Northern California U.S. District Judge William Alsup has dismissed the climate change lawsuits filed against BP (NYSE: BP), Chevron (NYSE: CVX), ConocoPhillips (NYSE: COP), Exxon Mobil (NYSE: XOM), and Shell (NYSE: RDS.A)  by the cities of San Francisco and Oakland.

The lawsuits were filed last September against the five big oil companies alleging that the carbon emissions from their fossil fuel production had created an unlawful public nuisance because they result in greenhouse gas emissions that contribute to worldwide climate change and rising sea levels.

In the complaint, the two California west coast cities asked the court to require the companies to reduce the issue by funding a climate adaptation program that would build sea walls and other infrastructure to protect from sea level rise among other climate impacts.

Judge Alsup dismissed the complaint as requiring foreign and domestic policy decisions that are outside the proper purview of the courts.

“The scope of plaintiffs’ theory is breathtaking. It would reach the sale of fossil fuels anywhere in the world, including all past and otherwise lawful sales,” the court said.
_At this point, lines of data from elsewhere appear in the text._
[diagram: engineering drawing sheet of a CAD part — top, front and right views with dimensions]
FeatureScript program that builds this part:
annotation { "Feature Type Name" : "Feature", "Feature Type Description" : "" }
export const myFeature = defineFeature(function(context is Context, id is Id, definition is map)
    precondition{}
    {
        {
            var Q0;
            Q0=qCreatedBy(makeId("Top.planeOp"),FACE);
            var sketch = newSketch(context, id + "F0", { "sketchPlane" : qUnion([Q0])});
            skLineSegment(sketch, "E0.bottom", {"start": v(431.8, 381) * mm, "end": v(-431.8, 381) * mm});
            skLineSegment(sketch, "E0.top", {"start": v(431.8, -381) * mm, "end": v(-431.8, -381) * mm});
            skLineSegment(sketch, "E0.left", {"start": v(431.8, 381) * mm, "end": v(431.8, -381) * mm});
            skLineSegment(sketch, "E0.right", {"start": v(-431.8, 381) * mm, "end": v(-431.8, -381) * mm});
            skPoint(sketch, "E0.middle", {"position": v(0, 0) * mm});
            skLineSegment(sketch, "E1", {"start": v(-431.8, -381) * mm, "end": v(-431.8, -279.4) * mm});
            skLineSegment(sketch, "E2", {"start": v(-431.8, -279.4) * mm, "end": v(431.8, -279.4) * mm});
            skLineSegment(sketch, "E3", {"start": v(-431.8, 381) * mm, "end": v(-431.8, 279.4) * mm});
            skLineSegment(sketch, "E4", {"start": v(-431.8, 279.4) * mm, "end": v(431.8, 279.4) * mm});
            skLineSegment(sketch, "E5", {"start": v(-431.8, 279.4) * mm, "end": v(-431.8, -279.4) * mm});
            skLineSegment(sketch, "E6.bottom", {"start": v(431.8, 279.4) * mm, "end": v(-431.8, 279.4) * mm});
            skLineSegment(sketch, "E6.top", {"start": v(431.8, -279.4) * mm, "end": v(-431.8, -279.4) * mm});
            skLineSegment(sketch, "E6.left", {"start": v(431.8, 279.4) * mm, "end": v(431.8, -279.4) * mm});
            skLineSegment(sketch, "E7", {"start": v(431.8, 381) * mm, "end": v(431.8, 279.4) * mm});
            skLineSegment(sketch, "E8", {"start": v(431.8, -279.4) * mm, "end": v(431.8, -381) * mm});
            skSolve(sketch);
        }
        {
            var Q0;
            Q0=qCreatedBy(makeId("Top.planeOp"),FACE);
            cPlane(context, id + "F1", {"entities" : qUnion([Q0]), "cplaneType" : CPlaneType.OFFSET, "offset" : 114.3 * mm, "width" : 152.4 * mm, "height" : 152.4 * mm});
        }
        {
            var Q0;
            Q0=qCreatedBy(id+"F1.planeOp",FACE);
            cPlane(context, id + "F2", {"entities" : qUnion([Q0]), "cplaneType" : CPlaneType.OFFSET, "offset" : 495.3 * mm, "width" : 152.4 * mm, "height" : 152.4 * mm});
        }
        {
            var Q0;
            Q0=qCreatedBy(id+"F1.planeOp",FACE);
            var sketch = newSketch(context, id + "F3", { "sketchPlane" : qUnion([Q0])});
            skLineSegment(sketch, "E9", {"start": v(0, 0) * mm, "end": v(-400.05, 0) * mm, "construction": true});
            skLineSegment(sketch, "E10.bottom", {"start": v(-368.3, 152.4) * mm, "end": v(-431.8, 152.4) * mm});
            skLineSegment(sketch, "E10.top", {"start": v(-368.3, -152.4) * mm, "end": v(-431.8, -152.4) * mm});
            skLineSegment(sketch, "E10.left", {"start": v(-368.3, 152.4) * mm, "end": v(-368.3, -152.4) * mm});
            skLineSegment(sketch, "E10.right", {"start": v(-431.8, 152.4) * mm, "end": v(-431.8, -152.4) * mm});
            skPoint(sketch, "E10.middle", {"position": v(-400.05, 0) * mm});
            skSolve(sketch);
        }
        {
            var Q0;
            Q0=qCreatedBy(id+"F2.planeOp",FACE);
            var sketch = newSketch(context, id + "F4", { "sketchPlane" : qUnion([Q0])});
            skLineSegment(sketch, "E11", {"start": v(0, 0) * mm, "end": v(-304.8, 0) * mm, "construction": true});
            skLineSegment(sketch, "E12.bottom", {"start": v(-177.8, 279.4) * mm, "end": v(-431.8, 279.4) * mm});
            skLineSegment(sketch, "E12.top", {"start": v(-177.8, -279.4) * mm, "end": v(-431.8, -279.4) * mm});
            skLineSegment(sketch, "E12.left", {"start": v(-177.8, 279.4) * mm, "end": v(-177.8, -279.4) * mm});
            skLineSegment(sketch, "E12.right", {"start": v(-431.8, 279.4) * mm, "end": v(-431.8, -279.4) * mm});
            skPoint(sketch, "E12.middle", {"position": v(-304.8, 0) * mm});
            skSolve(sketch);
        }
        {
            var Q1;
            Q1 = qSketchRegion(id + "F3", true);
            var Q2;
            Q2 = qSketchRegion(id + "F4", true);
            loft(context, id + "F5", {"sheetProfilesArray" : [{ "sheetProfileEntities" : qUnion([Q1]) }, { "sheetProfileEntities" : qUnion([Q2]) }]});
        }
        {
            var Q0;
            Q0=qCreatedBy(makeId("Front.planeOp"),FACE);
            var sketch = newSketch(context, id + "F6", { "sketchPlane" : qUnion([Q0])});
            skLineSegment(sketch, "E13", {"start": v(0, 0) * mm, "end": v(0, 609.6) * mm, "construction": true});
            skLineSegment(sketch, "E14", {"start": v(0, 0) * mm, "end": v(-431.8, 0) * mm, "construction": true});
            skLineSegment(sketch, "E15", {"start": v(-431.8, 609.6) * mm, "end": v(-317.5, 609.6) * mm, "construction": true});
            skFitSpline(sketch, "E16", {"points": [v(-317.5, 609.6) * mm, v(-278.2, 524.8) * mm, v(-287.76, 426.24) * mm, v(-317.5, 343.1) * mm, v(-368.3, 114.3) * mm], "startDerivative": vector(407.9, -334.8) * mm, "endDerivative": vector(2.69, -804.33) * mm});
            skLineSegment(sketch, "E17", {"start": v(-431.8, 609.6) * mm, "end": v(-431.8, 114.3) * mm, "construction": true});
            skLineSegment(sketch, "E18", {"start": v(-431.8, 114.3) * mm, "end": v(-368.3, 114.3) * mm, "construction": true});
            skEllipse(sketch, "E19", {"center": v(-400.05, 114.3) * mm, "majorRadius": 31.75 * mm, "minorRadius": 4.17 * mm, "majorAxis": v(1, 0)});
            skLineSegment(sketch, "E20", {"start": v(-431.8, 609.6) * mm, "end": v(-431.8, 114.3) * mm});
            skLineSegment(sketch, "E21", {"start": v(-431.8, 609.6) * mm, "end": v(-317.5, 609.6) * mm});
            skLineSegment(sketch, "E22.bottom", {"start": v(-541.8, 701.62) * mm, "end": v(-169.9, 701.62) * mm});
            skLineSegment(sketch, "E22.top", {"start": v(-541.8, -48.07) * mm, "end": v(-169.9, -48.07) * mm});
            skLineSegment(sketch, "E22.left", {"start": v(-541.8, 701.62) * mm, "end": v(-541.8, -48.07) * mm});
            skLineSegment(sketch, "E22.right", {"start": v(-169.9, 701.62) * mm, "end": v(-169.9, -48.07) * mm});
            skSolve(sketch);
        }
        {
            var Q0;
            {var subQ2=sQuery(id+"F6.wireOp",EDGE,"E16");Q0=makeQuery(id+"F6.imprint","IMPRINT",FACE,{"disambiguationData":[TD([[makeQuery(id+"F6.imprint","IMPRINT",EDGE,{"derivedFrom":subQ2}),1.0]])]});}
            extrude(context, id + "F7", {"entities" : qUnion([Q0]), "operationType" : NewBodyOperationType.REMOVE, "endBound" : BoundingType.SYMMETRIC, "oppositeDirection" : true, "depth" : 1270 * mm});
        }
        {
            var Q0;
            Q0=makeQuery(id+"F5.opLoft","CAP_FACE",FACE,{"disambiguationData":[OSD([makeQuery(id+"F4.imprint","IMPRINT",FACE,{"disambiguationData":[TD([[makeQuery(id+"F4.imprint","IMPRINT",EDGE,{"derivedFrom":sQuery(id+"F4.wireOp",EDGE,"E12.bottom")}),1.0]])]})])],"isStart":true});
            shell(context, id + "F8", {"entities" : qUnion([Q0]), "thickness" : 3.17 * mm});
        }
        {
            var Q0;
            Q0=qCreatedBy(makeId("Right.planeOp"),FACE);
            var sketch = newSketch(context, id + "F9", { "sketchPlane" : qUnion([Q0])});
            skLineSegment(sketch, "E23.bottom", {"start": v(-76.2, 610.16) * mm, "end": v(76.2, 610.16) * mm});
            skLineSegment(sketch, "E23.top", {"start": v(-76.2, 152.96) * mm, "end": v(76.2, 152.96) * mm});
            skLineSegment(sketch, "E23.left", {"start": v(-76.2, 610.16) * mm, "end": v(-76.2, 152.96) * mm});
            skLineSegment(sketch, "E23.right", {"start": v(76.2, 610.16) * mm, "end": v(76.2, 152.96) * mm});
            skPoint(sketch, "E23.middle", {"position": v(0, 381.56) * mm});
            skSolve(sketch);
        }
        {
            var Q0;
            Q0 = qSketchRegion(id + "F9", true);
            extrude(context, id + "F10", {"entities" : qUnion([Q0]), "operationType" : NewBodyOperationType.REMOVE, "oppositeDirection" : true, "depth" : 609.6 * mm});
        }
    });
The court concluded by dismissing the claims and deferring to the policy judgments of the legislative and executive branches of the federal government: “The dangers raised in the complaints are very real. But those dangers are worldwide. Their causes are worldwide. The benefits of fossil fuels are worldwide.

“It is true that carbon dioxide released from fossil fuels has caused (and will continue to cause) global warming,” the court said. “But against that negative, we must weigh this positive: our industrial revolution and the development of our modern world has literally been fueled by oil and coal. Without these fuels, virtually all of our monumental progress would have been impossible. All of us have benefitted. Having reaped the benefit of that historic progress, would it really be fair to now ignore our own responsibility in the use of fossil fuels and place the blame for global warming on those who supplied what we demanded? Is it really fair, in light of those benefits, to say that the sale of fossil fuels was unreasonable?”

“Reliable, affordable energy is not a public nuisance but a public necessity,” said R. Hewitt Pate, Chevron’s vice president and general counsel.

Several other U.S. cities and counties, including New York City and King County, Washington, recently filed nearly identical cases against the same oil and gas companies. Many were filed by the same lawyers. The energy companies have filed motions to dismiss those cases as well.